A. Use a new batch of heparin and notify the manufacturer of inefficacy of this batch
B. Switch to bivalirudin
C. Transfuse packed red blood cells
D. Cease further boluses, but rather double the infusion rate

Correct Answer is B

Comment:

Correct Answer: B

This patient’s resistance to heparin is likely because of an acquired antithrombin deficiency. Heparin resistance has been defined as a requirement of greater than 35 000 IU/d to achieve therapeutic anticoagulation. Nephrotic syndrome is one of the causes of acquired antithrombin deficiency. Antithrombin is a natural anticoagulant that inhibits thrombin, factor Xa, and other serine proteases. Heparin works by binding to antithrombin, causing a conformational change that results in a 1000-fold increase in the anticoagulant activity of antithrombin III (ATIII).

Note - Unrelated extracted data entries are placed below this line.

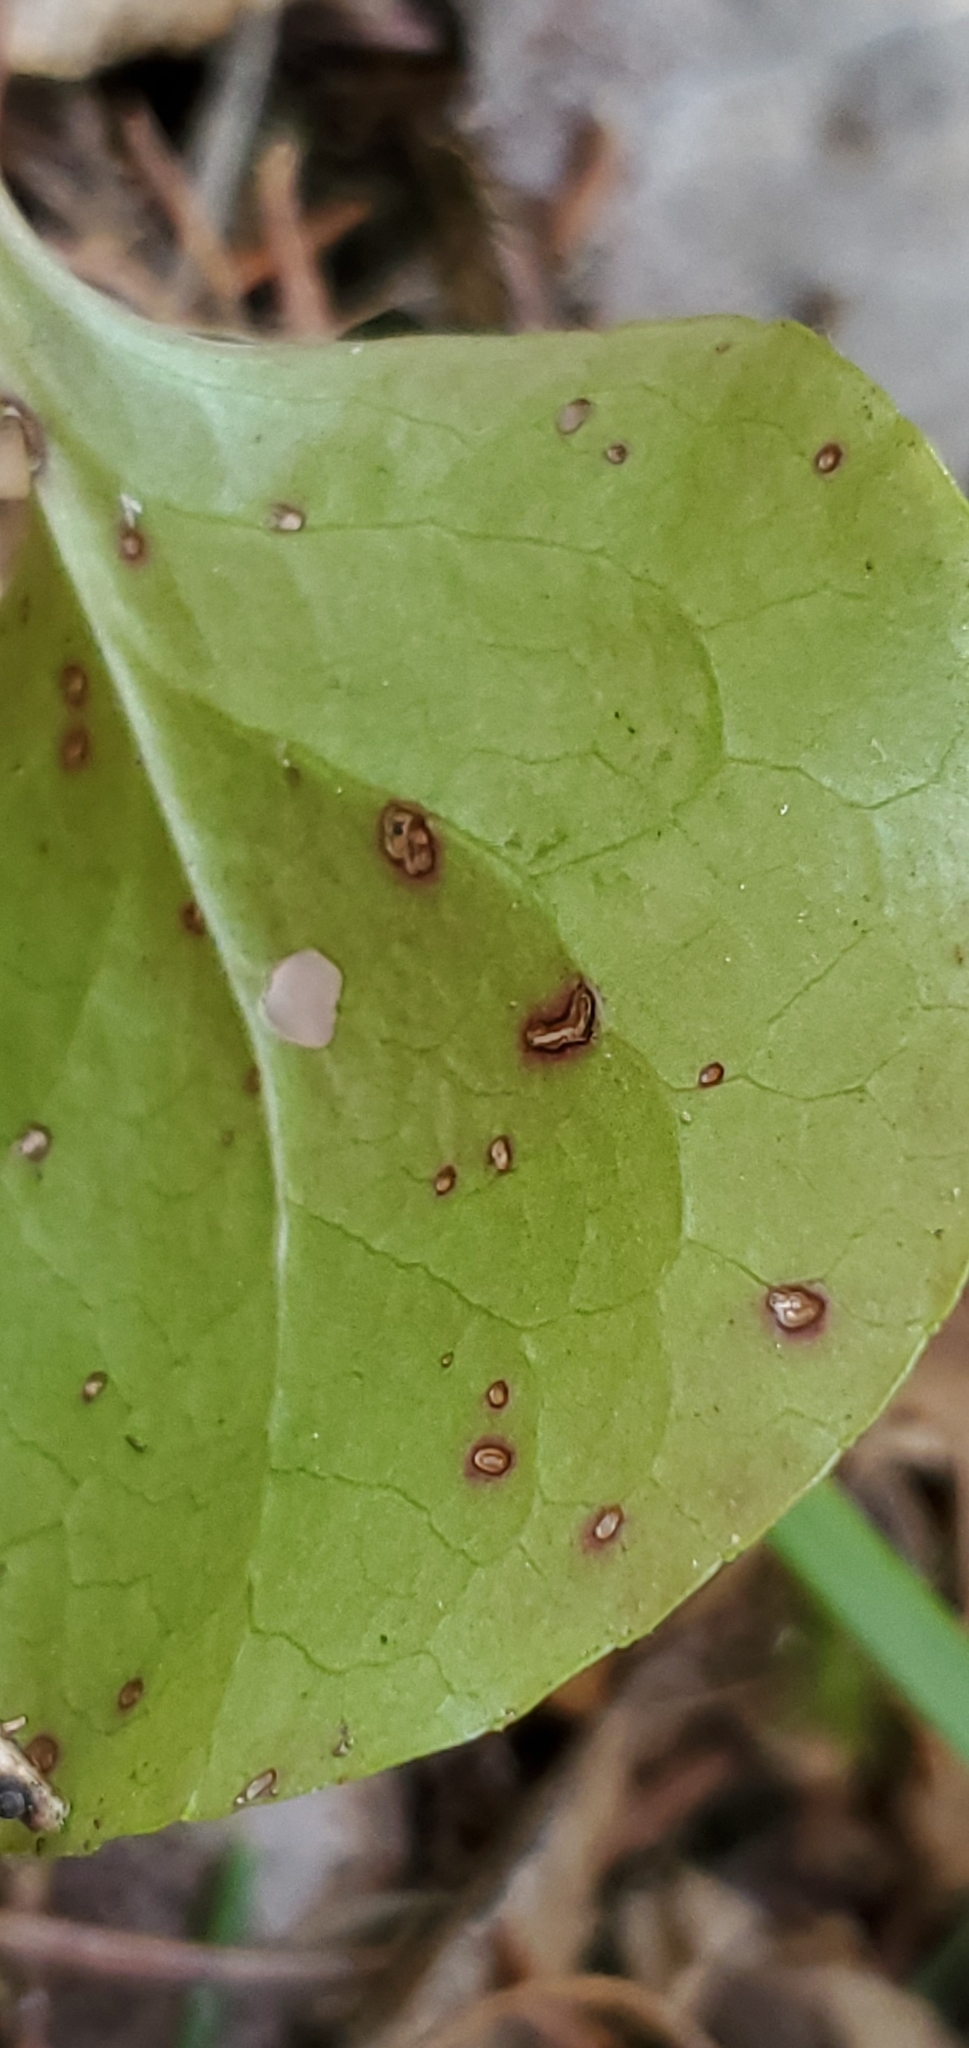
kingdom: Plantae
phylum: Tracheophyta
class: Magnoliopsida
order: Ericales
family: Ericaceae
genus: Pyrola
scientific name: Pyrola americana
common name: American wintergreen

Hereditary antithrombin deficiency is very rare (1 in 5000 to 1 in 10 000). It is inherited in an autosomal dominant with variable penetrance. Patient’s with hereditary ATIII deficiency often have family members with a history of VTE. Acquired causes include acute thrombosis, liver disease, extracorporeal membrane oxygenation (ECMO), hemodialysis, and asparaginase therapy (treatment of acute lymphocytic leukemia). A functional antithrombin assay can help with the diagnosis of antithrombin deficiency. 

Management options include transfusion with fresh frozen plasma (FFP, contains ATIII, which will allow heparin to exert its anticoagulant effect), infusion of ATIII concentrates, or using an alternative anticoagulant such as a direct thrombin inhibitor (bivalirudin).

References:

  1. Cosgriff TM, Bishop DT, Hershgold EJ, et al. Familial antithrombin III deficiency: its natural history, genetics, diagnosis and treatment. Medicine (Baltimore). 1983;62:209.
  2. Di Minno MN, Ambrosino P, Ageno W, et al. Natural anticoagulants deficiency and the risk of venous thromboembolism: a meta-analysis of observational studies. Thromb Res. 2015;135:923.